I guess we haven't really confirmed the phy units vs the si units. could you do se.read_phy to make your sorting object and then do the sorting_analyzer reading phy and see what that looks like?
So
sorting = se.read_phy(r'path/to/phy/folder')
recording = se.load_extractor(r'path/to/rec')
analyzer= si.create_sorting_analyzer(sorting, recording, xx)
analyzer.compute(xx)
Hi @zm711 I did what you suggested. below is the code:
sorting = se.read_phy(r'G:\Cat_GT_Out\catgt_NPX2_2_28_24_2Rght_LHA_RSP_EXP_g0\phy_KS25')
recording_saved = si.load_extractor(base_folder / "preprocessed")
analyzer= si.create_sorting_analyzer(
sorting=sorting,
recording=recording_saved,
format='binary_folder',
folder= 'sorting_analyzer_2'
)
analyzer.compute(
"random_spikes",
method="uniform",
max_spikes_per_unit=500,
)
analyzer.compute("waveforms", ms_before=1.0, ms_after=2.0, return_scaled=True, **job_kwargs)
analyzer.compute("templates", operators=["average", "median", "std"])
analyzer.compute('spike_amplitudes', **job_kwargs)
analyzer.compute('unit_locations', method="monopolar_triangulation")
analyzer.compute('spike_locations', method="center_of_mass", **job_kwargs)
analyzer.compute('correlograms')
analyzer.compute('template_similarity')
print(analyzer)
Unfortunately, the unit location mismatch still exists. Even after creating a sorting object from the Phy folder I was expecting the unit locations in spikeinterface to match exactly with unit locations in Phy. Not sure where the error is originating from - Phy or Spikeinterface. But, whatever the source this is a serious problem in my opinion considering how different conclusions can be made in any given dataset and what the user wants to get out of the data. What do you guys think? Should I raise this issue with Phy also?
And sorry for responding late. I am caring for a newborn and its been hard to get back quick even though I am very keen to resolve this asap.
Is it because of the additional 'monopoar tiangulation' method being used in spikeinterface to compute unit locations? Can spikeinterface just copy what Kilosort found? My impression was that's what spikeinterface was doing.
I think it would be worth trying center_of_mass (which I believe is what phy is approximating).
As far as Phy that is in maintenance mode. I try to hop over there sometimes to help people with install, but the developer isn't responding to issues any more. So with phy what you see is what you get. Probably better just to troubleshoot here.
Ok.

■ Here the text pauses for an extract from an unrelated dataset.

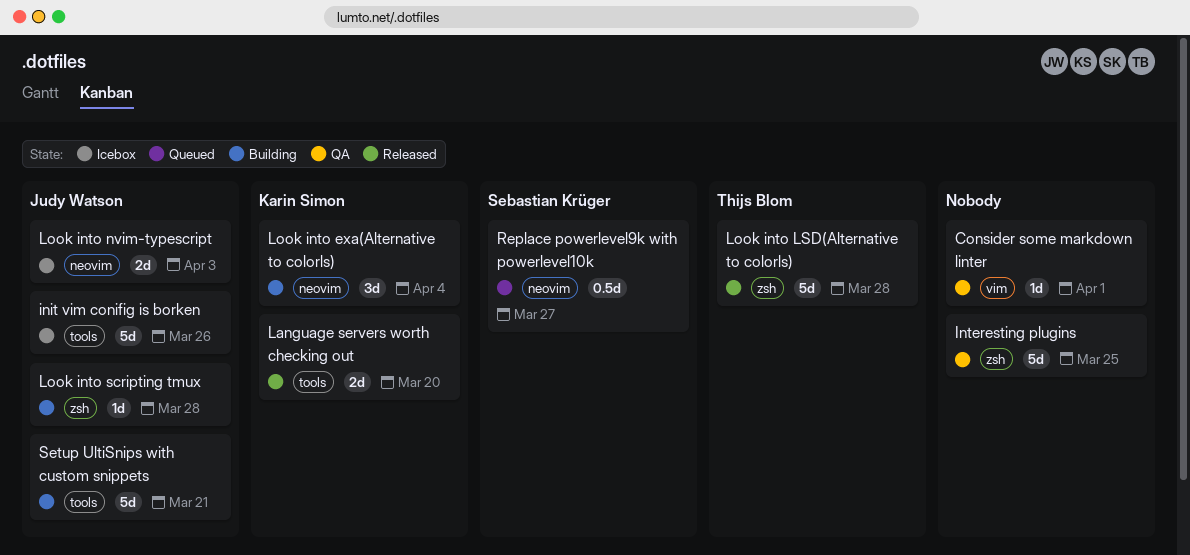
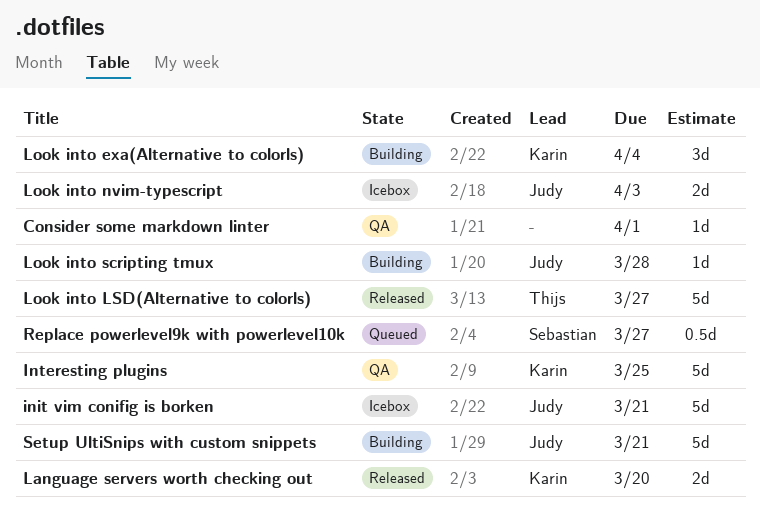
init vim conifig is borken, due: Mar 26 -> Mar 21
Interesting plugins, owner: none -> Karin Simon
Look into LSD(Alternative to colorls), due: Mar 28 -> Mar 27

I will try center_of_mass and update if the mismatch goes away. Should be able to let you know by afternoon.
finally got around it. I ran 'center_of_mass' for spike and unit locations and its still showing the same locations in the probe in spikeinterface as it was with 'monopolar_triangulation'. So spikeinterface holds the same site with both methods and its different from Phy. The thing that is worrying for me is the degree of deviation between the two. Locations are switched more than 4000 microns along the shank axis but not a few microns. And, almost all discrepancy of unit locations between Phy and SI is in this scale. This seems like a huge deviation and a big issue for me. it would be great if the team can check if they are observing this in their dataset as well. If this is found consistently then its a problem. I am not sure why SI cannot just use the spike and unit locations what kilosort found but has to run its own computation on top of it. I would think that Phy is just copying Kilosort. In case if its not doing that then why run through all that computations in kilosort. Please let me know what you all think. You guys certainly know about this more than me but I would think my logic here makes sense and we should not be seeing this difference between the wtwo.